"If wishes were horses" was a favorite expression of my grandmother's. The rest of the equation reads "then beggars would ride." This kind of thinking appeals for obvious reasons to people who worked hard all their lives and were told that nothing is easy and that only through toil and honesty can one achieve one's ultimate desires. No one understands this reasoning better than the hard-working Taiwanese, for whom a "weekend" is a few hours of family time on a Sunday, and one vacation per year, usually during Chinese New Year. All of the wishing is reserved for that time. On the last day of Chinese New Year, it is traditional to write one's wishes on the paper of a large lantern, held together with thin wire and equipped with a small combustible element to fill the paper sack with hot air, and send one's wishes skyward to be read and summarily ignored by the Chinese space gods.
One place where the lantern festival is particularly widely celebrated is the small mountain village of Pingxi, a hour's train ride north of Taipei, near the north coast of Taiwan. I had no inkling, when I set out to watch the activities of the festival, that the town's proximity to Taipei and its location in a narrow valley would also make this one of the most crowded events I have attended in Asia. Actually, when I left my house in the early morning to ride the train for the nearly 5 hours needed to complete the journey, I had no idea that for the duration of my travel day I would be standing. This is something the traveller must contend with, just as one who casts his wishes to the sky must face the possibility that they will not come true, or the possibility that they will.
I woke up in the morning with the memory of last night's parting with Amanda still fresh in my mind-- her downcast eyes focusing on the bowl of soup steaming from the table in front of her, the awful finality of the no longer needed keys to my apartment pressed into the palm of my hand. Though we would not spend the day together, we ended up meeting on the train anyway, and I tried to ignore her conversation with a friend where they discussed future plans-- plans that no longer included me.
I sat silently and immersed myself in Peter Hessler's "River Town" a firsthand account of two years spent teaching English to Chinese students in Fuling, a Sichuanese town now partially submerged in water due to the flooding of the Yangtze caused by the relatively recent completion of China's Three Gorges Dam-- the largest in the world. Hessler describes his students' theories that "the Chinese were collective minded, which inspired them to help each other through Socialism, while the individualistic Americans followed the selfish road of Capitalism." I had trouble seeing his argument, or theirs, as I was nudged and elbowed every time the train pulled to a stop and more people got on, all headed for Pingxi to cast an "individualistic" wish into the heavens.
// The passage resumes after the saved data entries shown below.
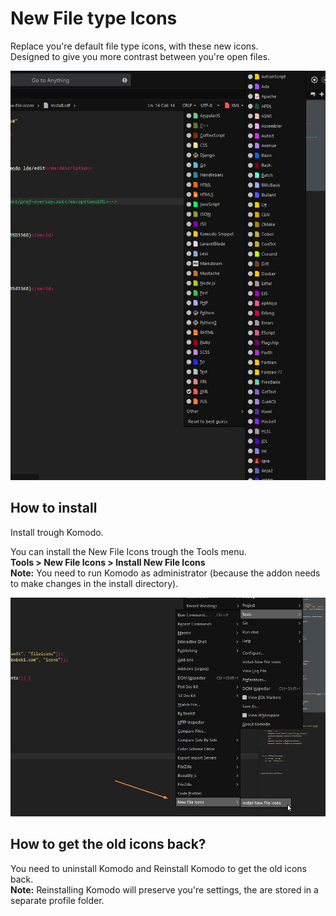 # New File type Icons

Replace you're default file type icons, with these new icons.  
Designed to give you more contrast between you're open files.

![screenshot](screenshot.jpg)

## How to install

Install trough Komodo.

You can install the New File Icons trough the Tools menu.  
**Tools > New File Icons > Install New File Icons**  
**Note:** You need to run Komodo as administrator (because the addon needs to make changes in the install directory).  

![screenshot](screenshot2.jpg)

## How to get the old icons back?
You need to uninstall Komodo and Reinstall Komodo to get the old icons back.  
**Note:** Reinstalling Komodo will preserve you're settings, the are stored in a separate profile folder.
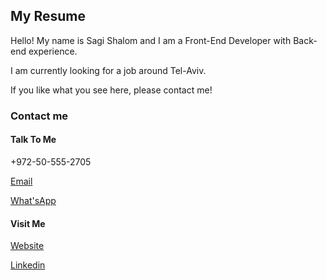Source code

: ## My Resume

Hello!
My name is Sagi Shalom and I am a Front-End Developer with Back-end experience.

I am currently looking for a job around Tel-Aviv.

If you like what you see here, please contact me!

### Contact me

#### Talk To Me

+972-50-555-2705

[Email](mailto://sagishalom1@gmail.com)

[What'sApp](https://wa.me/972505552705)

#### Visit Me

[ Website](https://sagishalome.me)

[Linkedin](http://linkedin.com/in/sagishalom)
After much queuing and clattering and pushing and shoving, we arrived at the station where we walked around and observed families and elderly couples and young teens launching lanterns into the sky. The trees along the steep hillsides were littered with the carcasses of the fallen lanterns, because dreams must eventually come crashing to earth. The air was redolent of gunpowder and fermented tofu (Chou Dofu--literally translated it means "stinky tofu"). I watched one family try to set their dreams in motion. The white lantern had been painted with Chinese characters. The children held the corners and scurried about, excited. Dad ducked under the shroud that his wife and children held aloft so that he could light the oily paper underneath, the source of the heat which would send their wishes skyward. He lit it, but something had gone awry in their wishing. Though their lantern drifted and floated above their heads, it never took off, and eventually through much poking and prodding and demanding, the woman pulled a tissue out of her pocket and lay it gently over a small hole in the top. The lantern shot skyward.
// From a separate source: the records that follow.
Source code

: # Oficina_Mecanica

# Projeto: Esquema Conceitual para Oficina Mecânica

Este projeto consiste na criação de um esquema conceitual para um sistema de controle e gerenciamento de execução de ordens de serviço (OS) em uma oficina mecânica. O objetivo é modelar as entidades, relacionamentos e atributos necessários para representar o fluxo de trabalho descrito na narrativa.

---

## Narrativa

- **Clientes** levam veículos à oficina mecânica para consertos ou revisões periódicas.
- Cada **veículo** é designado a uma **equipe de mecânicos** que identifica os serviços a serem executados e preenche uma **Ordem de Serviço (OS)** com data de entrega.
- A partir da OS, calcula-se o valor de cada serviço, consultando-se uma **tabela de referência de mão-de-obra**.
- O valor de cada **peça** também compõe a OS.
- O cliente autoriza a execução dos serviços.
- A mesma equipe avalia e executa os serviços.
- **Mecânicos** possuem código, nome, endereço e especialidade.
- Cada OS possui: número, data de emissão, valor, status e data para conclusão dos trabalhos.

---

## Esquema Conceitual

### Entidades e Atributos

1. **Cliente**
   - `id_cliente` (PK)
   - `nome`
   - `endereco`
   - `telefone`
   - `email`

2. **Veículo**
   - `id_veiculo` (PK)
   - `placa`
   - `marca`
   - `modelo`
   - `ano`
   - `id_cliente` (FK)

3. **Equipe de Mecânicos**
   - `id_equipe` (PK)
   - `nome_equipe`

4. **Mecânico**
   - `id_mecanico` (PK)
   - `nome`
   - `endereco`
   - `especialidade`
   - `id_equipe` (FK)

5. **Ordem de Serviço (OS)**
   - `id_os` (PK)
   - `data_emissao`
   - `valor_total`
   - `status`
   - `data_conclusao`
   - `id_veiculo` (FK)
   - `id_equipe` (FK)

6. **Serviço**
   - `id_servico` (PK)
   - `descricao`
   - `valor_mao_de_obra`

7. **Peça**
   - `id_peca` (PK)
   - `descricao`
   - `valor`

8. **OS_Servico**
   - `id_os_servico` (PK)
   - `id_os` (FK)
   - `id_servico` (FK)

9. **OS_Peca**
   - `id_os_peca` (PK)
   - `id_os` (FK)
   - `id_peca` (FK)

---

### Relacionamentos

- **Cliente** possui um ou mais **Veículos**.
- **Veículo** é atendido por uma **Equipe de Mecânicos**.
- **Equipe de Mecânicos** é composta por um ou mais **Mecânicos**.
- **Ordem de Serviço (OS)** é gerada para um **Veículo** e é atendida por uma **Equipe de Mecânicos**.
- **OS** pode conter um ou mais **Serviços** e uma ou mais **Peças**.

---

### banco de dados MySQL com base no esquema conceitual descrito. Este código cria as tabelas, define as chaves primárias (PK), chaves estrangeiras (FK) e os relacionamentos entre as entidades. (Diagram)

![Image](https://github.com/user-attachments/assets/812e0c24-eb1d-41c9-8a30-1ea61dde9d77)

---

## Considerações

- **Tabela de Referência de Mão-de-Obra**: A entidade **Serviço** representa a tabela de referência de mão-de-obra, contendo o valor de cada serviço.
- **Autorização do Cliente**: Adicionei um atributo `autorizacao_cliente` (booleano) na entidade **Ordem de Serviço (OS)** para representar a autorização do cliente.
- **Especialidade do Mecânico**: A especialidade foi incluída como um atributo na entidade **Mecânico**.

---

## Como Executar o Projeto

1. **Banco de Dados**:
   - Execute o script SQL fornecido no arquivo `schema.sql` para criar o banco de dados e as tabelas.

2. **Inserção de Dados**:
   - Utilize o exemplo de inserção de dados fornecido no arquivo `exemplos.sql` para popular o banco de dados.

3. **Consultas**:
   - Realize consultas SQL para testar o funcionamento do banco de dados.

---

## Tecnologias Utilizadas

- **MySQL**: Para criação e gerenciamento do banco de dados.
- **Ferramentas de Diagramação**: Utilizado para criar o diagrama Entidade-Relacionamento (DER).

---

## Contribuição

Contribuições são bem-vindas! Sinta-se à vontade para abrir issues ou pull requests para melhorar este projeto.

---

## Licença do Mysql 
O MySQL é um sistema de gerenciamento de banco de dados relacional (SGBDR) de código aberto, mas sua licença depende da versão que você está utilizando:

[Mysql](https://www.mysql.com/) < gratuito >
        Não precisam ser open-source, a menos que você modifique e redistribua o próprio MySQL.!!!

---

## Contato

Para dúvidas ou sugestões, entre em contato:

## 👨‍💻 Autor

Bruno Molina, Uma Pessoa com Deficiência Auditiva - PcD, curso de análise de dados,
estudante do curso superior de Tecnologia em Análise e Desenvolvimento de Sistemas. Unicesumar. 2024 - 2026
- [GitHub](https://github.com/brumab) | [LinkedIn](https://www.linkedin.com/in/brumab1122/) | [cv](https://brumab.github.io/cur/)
I watched others sending their dreams up into the spiraling cloud of floating lanterns. Occasionally one would burst into flames and plummet to earth. Some would grasp the corners of their dreams until it was so full of hot air that it looked as if it would burst and explode. Finally when released they would rocket straight skyward and disappear, the Chinese characters a mere myth of the mind, the light receding into the sky. Others poked and pleaded until their lantern began a slow diagonal ascent, drifting on the warm breeze fore and aft before climbing slowly into the gloaming.
I myself could not compose words to describe my longings and thought about whether to release a lantern. I thought of my friends as I sat there and how some of their plans had come to nothing, whereas others had seen a turn of events and their dreams had morphed and changed along with the changes in their faces over the years. I know some people who are vaguely dissatisfied, I know others who would not struggle to come up with something to wish for. Most would have been able to pick out a colored lantern that stood for one of the five categories of wishes that could be made-- red for money, blue for marriage, and other colors representing health, good fortune or knowledge. I saw students wishing to do well on their exams, young women wishing for marriage, young men wishing for money so that they could get married. Many of my friends would be able to fit their desires into those boxes. I thought of them and sent my hopes and intentions and wishes spiralling upward into the night sky attached metaphorically to the fragile Chinese voices, until they disappeared into the darkness. I shoved my way onto the train, unable to muster any wish for myself-- content for now in the knowledge that I am here, and that it is beautiful.